Elazığ’da dünyaya geldi. İlk, orta, lise ve Yüksek öğrenimini Elazığ’da tamamladı.
Elazığ DMMA Makine bölümünü bitirerek Makine Mühendisi oldu. Elazığ lisesinde iki dönem öğretmenlik yaptıktan sonra, Mühendislik Hizmetlerine başladı. “ Bölge Makine İmalat ve Donatım Şubesi’nin İkmal Baş Mühendis’liği görevini sürdürmektedir.
Şair bir dönem Tiyatro ile de meşgul oldu. 1970 ‘li yıllarda Elazığ Tiyatro gurubunu kurdu. 1981 Yılına kadar fahri olarak bu gurubun başkanlığını yaptı. Kendi yazmış olduğu üç tiyatro eserini sahneye koydu. Oyunları civar illerde de sahnelendi. Şu anda iki şiir kitabı mevcut olup,basılma aşamasında iki adet şiir kitabı vardır.
Şair Mühendis olmasına karşın, Edebi yönü ağır basmaktadır. “Şair ruhlu” yaratılmıştır. İnce düşünür ve düşündüğünü yazıya döker.
Yöresel hikayeler yazmaktadır. Bazı yapıtları, ulusal ve yerel gazetelerde yayınlanmıştır.
Şairin baba tarafı, 1754 Yılında Çanakkale’den memuriyet nedeniyle Harput’a naklen gelen, Müderris Mehmet BİCAN ‘dan gelmektedir. Anne tarafı, Perçenç (Akçakiraz) köyündendir.
Şair evli ve iki çocuk babasıdır.
Duygu yüklü kelimeler ve farklı konulardan örneklerle iyi bir kitap olmuş. Bir mühendis olan şair şaşırttı beni. Kitabın ismini taşıyan şiirden bir dize yazmaz isem haksızlık olur gibi geldi.

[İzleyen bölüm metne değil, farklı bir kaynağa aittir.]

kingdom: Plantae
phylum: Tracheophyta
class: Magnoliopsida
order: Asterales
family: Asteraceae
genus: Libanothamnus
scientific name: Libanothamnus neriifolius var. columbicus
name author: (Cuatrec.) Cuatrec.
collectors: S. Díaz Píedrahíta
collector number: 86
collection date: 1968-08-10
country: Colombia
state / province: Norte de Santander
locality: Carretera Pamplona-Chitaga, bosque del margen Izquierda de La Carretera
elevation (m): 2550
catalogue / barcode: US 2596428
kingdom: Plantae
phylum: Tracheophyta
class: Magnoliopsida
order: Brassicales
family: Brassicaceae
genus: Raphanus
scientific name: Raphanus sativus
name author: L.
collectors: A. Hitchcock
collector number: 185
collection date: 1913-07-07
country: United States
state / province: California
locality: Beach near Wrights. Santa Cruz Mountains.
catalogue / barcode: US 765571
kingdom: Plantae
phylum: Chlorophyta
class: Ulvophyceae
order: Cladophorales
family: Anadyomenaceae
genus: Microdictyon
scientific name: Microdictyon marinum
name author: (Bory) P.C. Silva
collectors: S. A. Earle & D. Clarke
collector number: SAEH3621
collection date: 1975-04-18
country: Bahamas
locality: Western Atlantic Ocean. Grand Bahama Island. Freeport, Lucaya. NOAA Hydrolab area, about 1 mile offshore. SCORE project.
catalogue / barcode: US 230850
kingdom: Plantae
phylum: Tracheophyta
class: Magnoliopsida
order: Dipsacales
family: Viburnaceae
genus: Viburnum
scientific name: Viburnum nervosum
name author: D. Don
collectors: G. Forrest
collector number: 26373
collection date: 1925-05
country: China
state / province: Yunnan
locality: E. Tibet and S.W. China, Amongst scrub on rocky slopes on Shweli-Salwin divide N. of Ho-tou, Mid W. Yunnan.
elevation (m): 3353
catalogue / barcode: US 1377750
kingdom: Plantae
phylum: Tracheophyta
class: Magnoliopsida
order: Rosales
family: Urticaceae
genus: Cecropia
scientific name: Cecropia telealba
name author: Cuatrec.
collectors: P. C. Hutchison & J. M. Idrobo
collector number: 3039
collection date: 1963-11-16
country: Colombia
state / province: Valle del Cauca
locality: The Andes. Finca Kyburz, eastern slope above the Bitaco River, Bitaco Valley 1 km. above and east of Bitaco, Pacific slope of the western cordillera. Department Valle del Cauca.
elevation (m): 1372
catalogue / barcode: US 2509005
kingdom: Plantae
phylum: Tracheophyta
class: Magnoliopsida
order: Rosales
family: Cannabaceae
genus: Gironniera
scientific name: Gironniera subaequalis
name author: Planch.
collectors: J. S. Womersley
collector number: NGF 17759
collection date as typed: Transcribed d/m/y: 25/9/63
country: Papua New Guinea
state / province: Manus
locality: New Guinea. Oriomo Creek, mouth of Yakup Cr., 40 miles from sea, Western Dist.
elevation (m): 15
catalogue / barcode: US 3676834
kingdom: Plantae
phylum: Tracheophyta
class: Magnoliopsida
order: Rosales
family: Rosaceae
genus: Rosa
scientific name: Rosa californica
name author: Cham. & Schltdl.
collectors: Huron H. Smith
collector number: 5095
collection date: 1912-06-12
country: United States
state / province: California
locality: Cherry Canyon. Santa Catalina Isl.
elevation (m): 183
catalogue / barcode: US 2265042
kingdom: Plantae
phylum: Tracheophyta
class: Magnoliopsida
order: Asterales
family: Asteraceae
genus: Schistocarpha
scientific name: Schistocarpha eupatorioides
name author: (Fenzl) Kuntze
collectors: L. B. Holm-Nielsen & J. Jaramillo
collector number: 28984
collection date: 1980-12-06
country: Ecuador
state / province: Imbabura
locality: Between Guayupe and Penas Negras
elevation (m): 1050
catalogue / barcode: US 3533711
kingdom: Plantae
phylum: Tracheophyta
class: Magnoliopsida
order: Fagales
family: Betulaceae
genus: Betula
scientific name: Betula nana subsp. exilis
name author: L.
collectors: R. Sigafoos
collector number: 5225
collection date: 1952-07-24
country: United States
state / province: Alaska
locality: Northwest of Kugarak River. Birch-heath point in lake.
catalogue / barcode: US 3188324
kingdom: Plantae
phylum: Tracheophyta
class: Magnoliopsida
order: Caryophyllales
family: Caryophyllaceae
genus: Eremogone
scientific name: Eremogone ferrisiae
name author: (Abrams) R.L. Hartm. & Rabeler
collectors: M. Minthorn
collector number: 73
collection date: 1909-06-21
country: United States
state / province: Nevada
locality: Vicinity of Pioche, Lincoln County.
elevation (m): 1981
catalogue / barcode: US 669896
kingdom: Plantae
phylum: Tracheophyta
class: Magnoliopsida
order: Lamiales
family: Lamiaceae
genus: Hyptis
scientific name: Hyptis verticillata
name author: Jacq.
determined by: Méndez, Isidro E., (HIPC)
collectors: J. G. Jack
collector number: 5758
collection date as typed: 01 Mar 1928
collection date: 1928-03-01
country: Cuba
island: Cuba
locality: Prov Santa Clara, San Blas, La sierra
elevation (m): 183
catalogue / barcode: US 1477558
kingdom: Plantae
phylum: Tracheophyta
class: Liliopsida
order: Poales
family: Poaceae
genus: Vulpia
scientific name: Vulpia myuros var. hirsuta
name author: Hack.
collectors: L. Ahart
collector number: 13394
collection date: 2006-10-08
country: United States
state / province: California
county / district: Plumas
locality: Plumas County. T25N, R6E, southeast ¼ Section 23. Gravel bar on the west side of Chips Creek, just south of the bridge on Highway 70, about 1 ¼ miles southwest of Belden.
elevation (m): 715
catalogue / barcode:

Yağmur çiseliyordu, sen gidiyordun,
Ben ağlıyordum, kimse bilmiyordu...
Sende sevdayı tatmıştin belli belirsiz,
Bense yüreğimden vurulmuştum apansız.
Yazarın okuduğum ikinci kitabı.Belirtildiğine göre roman kahramanları gerçek hayattan alınmış kişilerdir.Konular bir roman örgüsü içinde anlatılsa da, aslında 1905 ile 1915 yılları arasında yaşanmış çok önemli ve hazin olaylar anlatılıyor.Yer Mamurat-ül aziz (Elazığ), Harput.Harput o dönem sancak beyliğidir.Bu sebeple en çok asker de Harput'tan alınır.93 Harbi için her evden bir asker istenir.Harput eşrafından Abdullah Efendi, yeni doğan torunu Musa yetim kalmasın diye oğlu Ahmet'in yerine savaşa gönüllü olarak katılır.Musa büyür, medrese eğitimini tamamlar ve icazetli bir alim olur.Musa dini ilimlerde mahir bir gençtir.1905 yılında, Osmanlı'ya bağlı Yemen'de isyan çıkar.Musa Hoca evlenmiş ve çocuğu olmuştur.Devlet her evden bir kişiyi Yemen'e gitmek için ister.Osmanlı'da hafızlar, alimler, hocalar savaştan muaftı.Askere alınmazlardı.Musa Hoca bu muafiyete rağmen vatan savunmasına katılmak için gönüllü askere yazılır ve Yemen'e gider.Yemen'de isyancı vahşi arap bedevileri çok acımasızdır.Öldürdükleri Osmanlı askerlerinin midelerini deşip altın arıyorlarmış.Zira onlara, "Osmanlı askeri altın yutuyor" deyip kandırmışlar.Musa Hoca Yemen'de yaklaşık on yıl askerlik yapar.1.Dünya Savaşı patlak verince ordan Sarıkamış'a yine gönüllü olarak gider.Orda da Ruslarla savaşır.
Musa Hoca şehit mi oldu, yoksa Ruslara esir mi düştü?
Okuyun, öğrenin.Romanı çok beğendim.Okurken gözlerimin dolduğu çok an oldu.Kitabın sonunda şehit askerlerin listesi ve bir kısmının resimleri var.426 sayfa.
Tüm şehitlerimizi rahmetle ve minnetle anıyorum.